By Kris Bevill | December 22, 2011

The California Air Resources Board has completed the first required formal review of the state’s Low Carbon Fuel Standard, a regulatory program that requires stakeholders to reduce the carbon intensity (CI) of fuels sold within its borders each year until reaching a 10 percent reduction by 2020.

While the program came into effect in 2010, this was the first year fuel producers and importers had to show a reduction in CI in order to comply with the regulation. The reduction was modest—just .25 percent—and CARB concluded that there has been no change in the state’s air quality since the program was implemented. In the report, CARB staff stressed that the program is “still in its infancy” and that the agency expects noticeable changes in future years. “…as the LCFS annual CI standards get more stringent, additional fuels will undergo the multimedia process, and investment will begin to flow more freely to ultra-low carbon fuel producers, so there will be impacts associated with the LCFS program - potentially positive or negative,” CARB said in the report. “Ongoing monitoring and assessment of emission impacts, as well as promotion of sustainability principles for air quality and other environmental concerns is necessary to protect against unintended negative outcomes.”

CARB does not intend to make any immediate changes to the policy, according to the report, which means that obligated parties will need to show a .5 percent reduction in the CI of their fuels in 2012. From there, the CI reduction requirements continue to increase by .5 percent annually until maxing out at 10 percent in 2020. To complete the review of the LCFS, CARB employed the assistance of a 39-member advisory panel consisting of state agency representatives, fuel providers, station owners, engine manufacturers and others. Many expressed concern that program compliance will become extremely difficult by 2014 if next-generation biofuels are not readily available. Because of this, panel members recommended the creation of a flexible compliance mechanism, but CARB declared in its final report that it will not evaluate an alternative compliance plan at this time and will instead reconsider the option at a later date.

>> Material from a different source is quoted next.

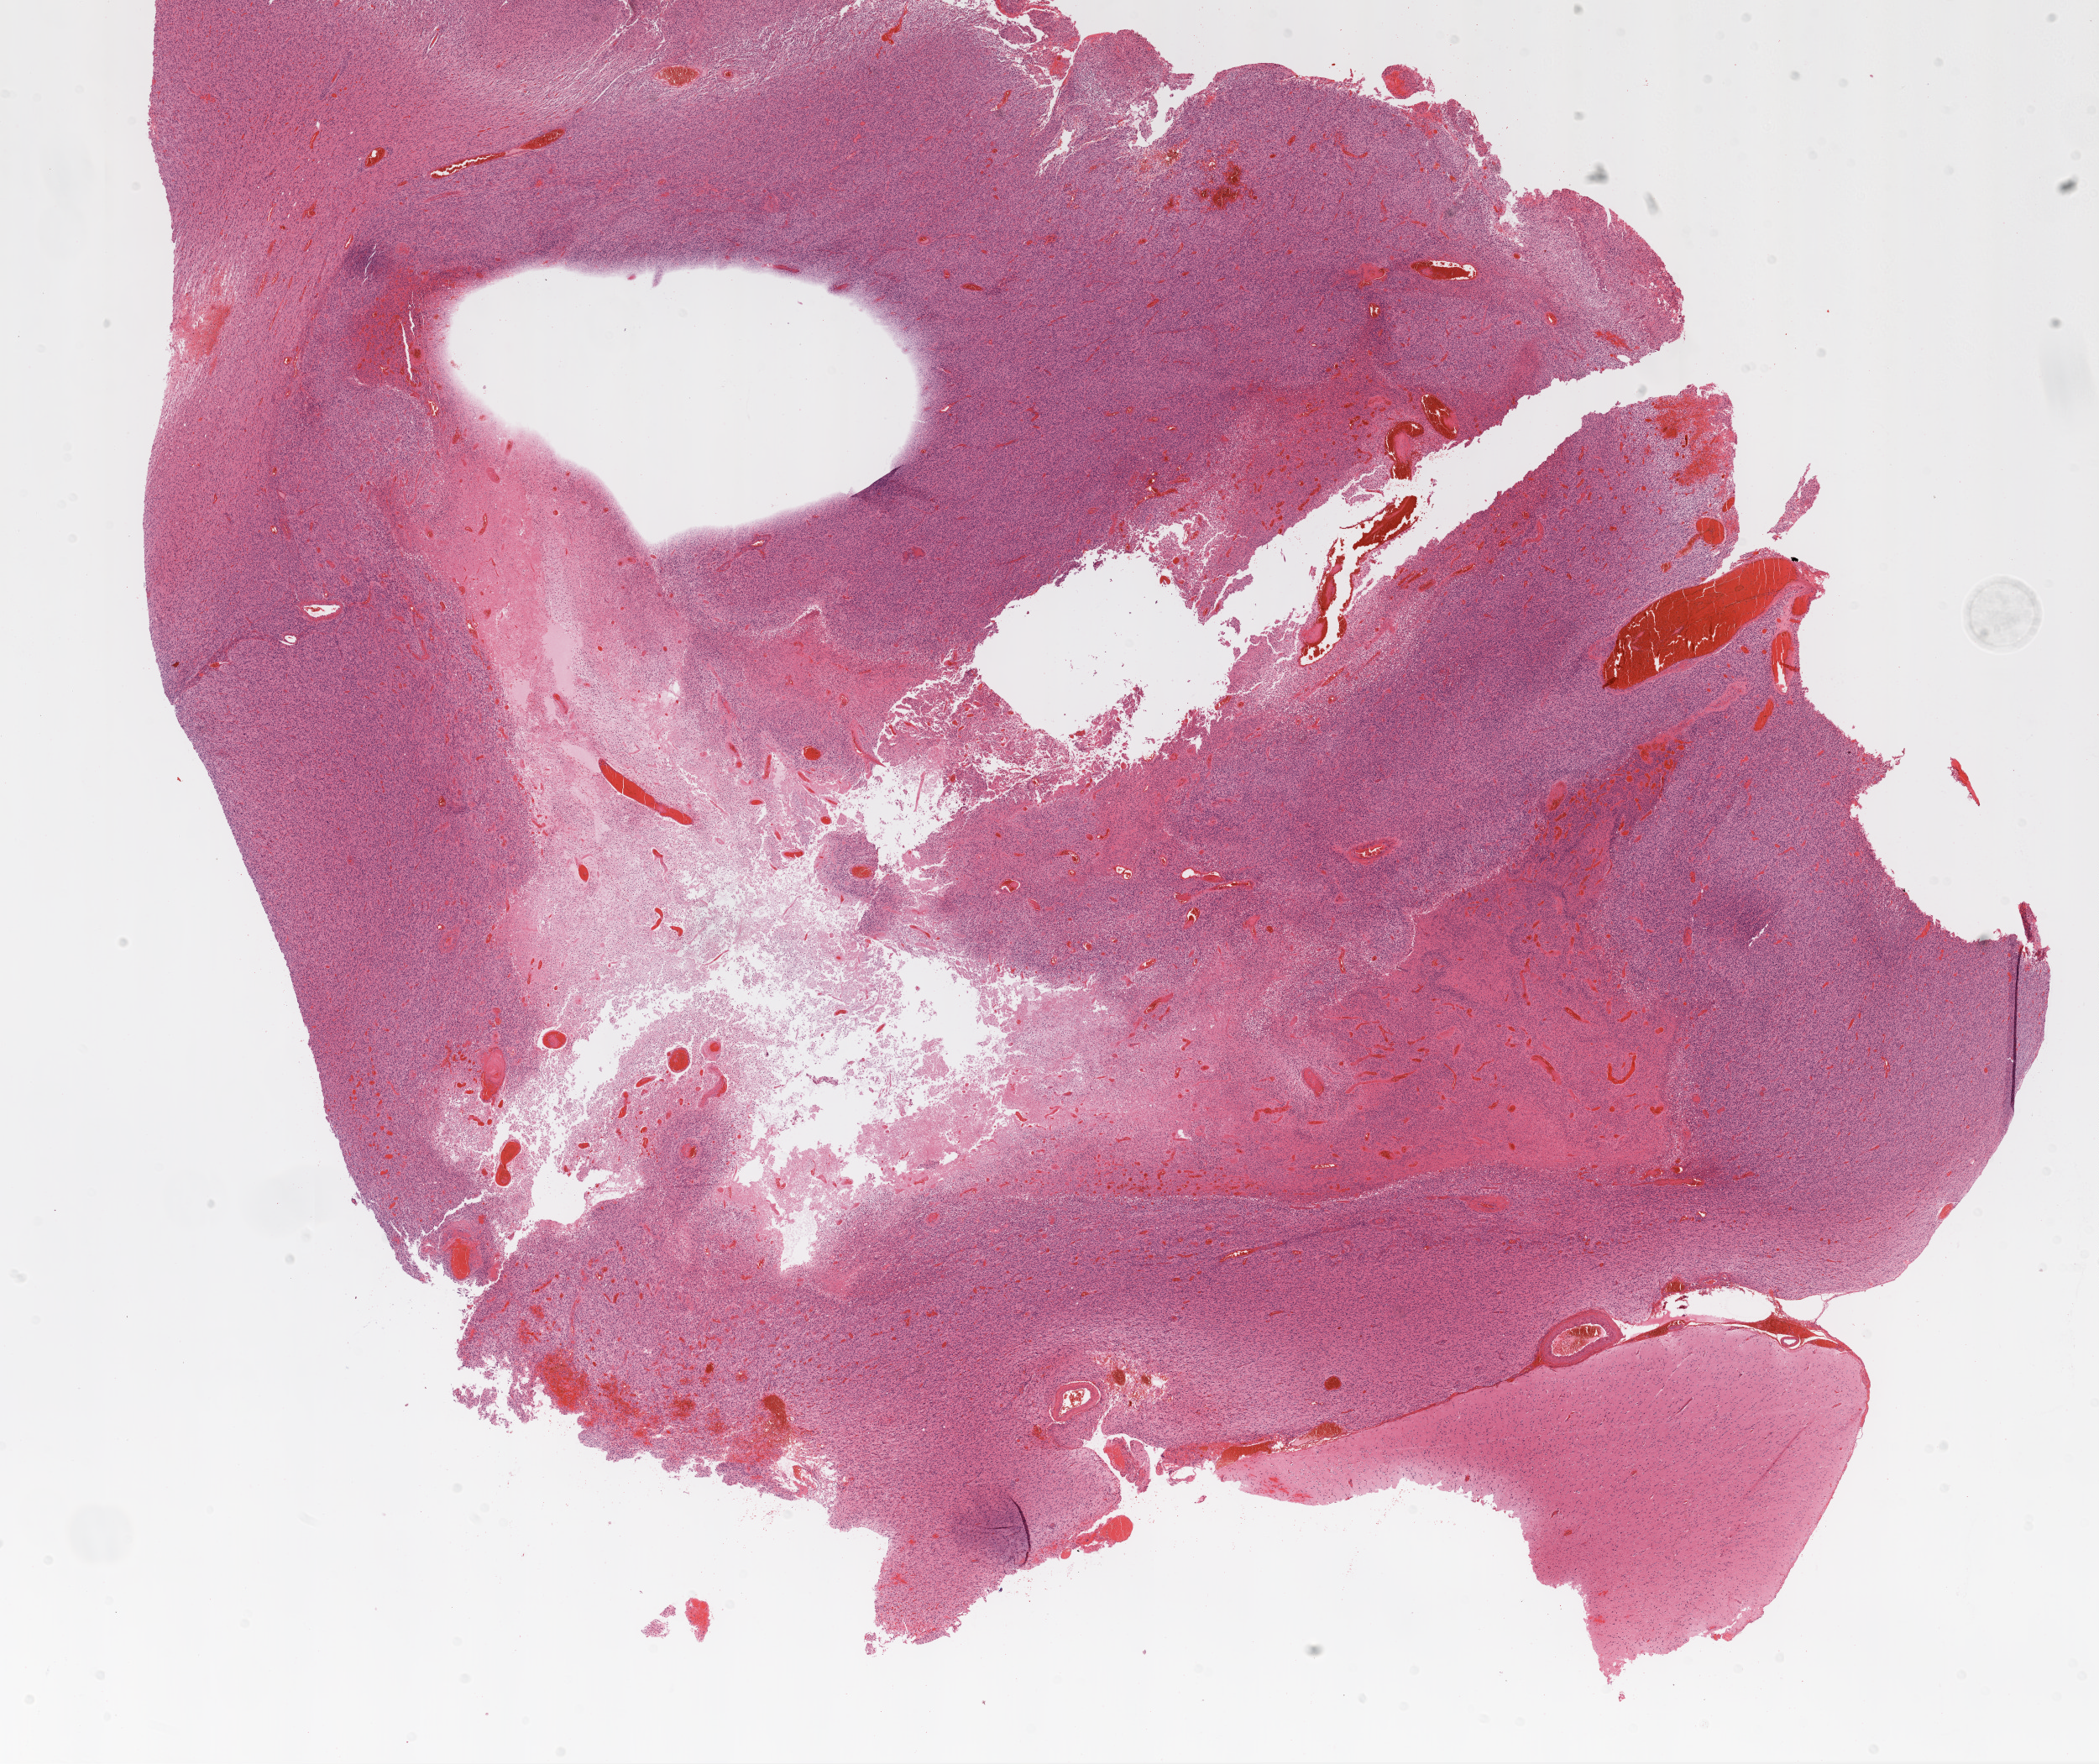
H&E whole-slide image, shown as a low-resolution overview of the whole scanned area (about 20.1 x 16.9 mm, acquisition: 20x scan); formalin-fixed paraffin-embedded (FFPE) diagnostic section; primary tumour sample from the brain. Female patient; age at initial diagnosis 63 years.
Diagnosis: Glioblastoma.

 “Anybody who has crunched the numbers would agree that unless something changes, by 2014 it’s going to be very difficult for regulated parties to comply,” said Geoff Cooper, CARB advisory panel member and vice president of research and analysis for the Renewable Fuels Association. “What happens when fuels that regulated parties need aren’t available? CARB needs to think about that scenario and figure out ways to comply.”

At issue for Midwest ethanol producers in particular is the inclusion of indirect land use change (ILUC) in the methodology used by CARB to calculate a fuel’s CI. In the report, CARB said that while the inclusion of ILUC in its model could make it more difficult to harmonize the LCFS with other regional emissions programs that do not require ILUC calculations, it does not plan to alter its program at this time. It will also not consider any changes to the CI values on a set schedule, but rather will evaluate new information as it becomes available. “The model used by CARB to calculate indirect land use effect, GTAP, or Global Trade Analysis Project, has been under review and staff has been moving forward using a combination of recommendations from the various parties tasked with reviewing the model,” CARB said in the report.

Cooper, however, expressed skepticism that updates to the model would be made in a timely fashion. He noted that the creators of the GTAP model updated it earlier this year after determining that ethanol’s CI should be 14 as opposed to 30, but CARB has yet to implement those changes. If CARB fails to recognize the updated analyses, Cooper said it will become very difficult for Midwest ethanol producers to market their product in California. “It won’t be a viable compliance option unless something changes,” he said.

CARB is not required to complete another formal LCFS review until January 2015. In the meantime, the agency said it will continue to engage panel members and stakeholders to monitor the progress of the program.